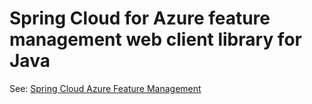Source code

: # Spring Cloud for Azure feature management web client library for Java

See: [Spring Cloud Azure Feature Management](https://github.com/Azure/azure-sdk-for-java/tree/main/sdk/spring/azure-spring-cloud-feature-management)
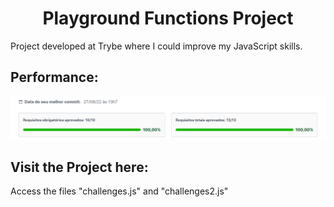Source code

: <h1 align="center">Playground Functions Project</h1>
<div>Project developed at Trybe where I could improve my JavaScript skills.</div>

<h2>Performance: </h2>
<div>
  <img src="img/Aprovação.png">
</div>

<h2>Visit the Project here:</h2>
<div>Access the files "challenges.js" and "challenges2.js"</div>
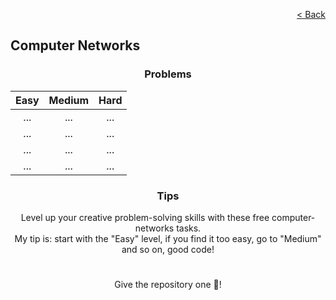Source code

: <p align="right">
  <a href="../../../README.md">< Back</a>
</p>

<h2>Computer Networks</h2>

<h3 align="center">Problems</h3>

<div align="center">

| Easy 	| Medium 	| Hard 	|
|:---:	|:---:	|:---:	|
| ...	| ... 	| ... 	|
| ... 	| ... 	| ... 	|
| ... 	| ... 	| ... 	|
| ... 	| ... 	| ... 	|

</div>

<h3 align="center">Tips</h3>

<p align="center">Level up your creative problem-solving skills with these free computer-networks tasks.
<br>
My tip is: start with the "Easy" level, if you find it too easy, go to "Medium" and so on, good code!</p>

#

<p align="center">Give the repository one 🌟!<p>
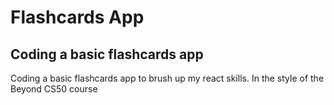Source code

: # Flashcards App

## Coding a basic flashcards app

Coding a basic flashcards app to brush up my react skills.
In the style of the Beyond CS50 course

━━━━━━━━━━━━━━━━━━━━

§ YOUR GOAL: Extract the source text from all of the records above, reproducing every line verbatim and omitting the pictures.

§ TASK RESULT:
Source code

: # Spring Cloud for Azure feature management web client library for Java

See: [Spring Cloud Azure Feature Management](https://github.com/Azure/azure-sdk-for-java/tree/main/sdk/spring/azure-spring-cloud-feature-management)
Source code

: <h1 align="center">Playground Functions Project</h1>
<div>Project developed at Trybe where I could improve my JavaScript skills.</div>

<h2>Performance: </h2>
<div>
  <img src="img/Aprovação.png">
</div>

<h2>Visit the Project here:</h2>
<div>Access the files "challenges.js" and "challenges2.js"</div>
Source code

: <p align="right">
  <a href="../../../README.md">< Back</a>
</p>

<h2>Computer Networks</h2>

<h3 align="center">Problems</h3>

<div align="center">

| Easy 	| Medium 	| Hard 	|
|:---:	|:---:	|:---:	|
| ...	| ... 	| ... 	|
| ... 	| ... 	| ... 	|
| ... 	| ... 	| ... 	|
| ... 	| ... 	| ... 	|

</div>

<h3 align="center">Tips</h3>

<p align="center">Level up your creative problem-solving skills with these free computer-networks tasks.
<br>
My tip is: start with the "Easy" level, if you find it too easy, go to "Medium" and so on, good code!</p>

#

<p align="center">Give the repository one 🌟!<p>
Source code

: # Flashcards App

## Coding a basic flashcards app

Coding a basic flashcards app to brush up my react skills.
In the style of the Beyond CS50 course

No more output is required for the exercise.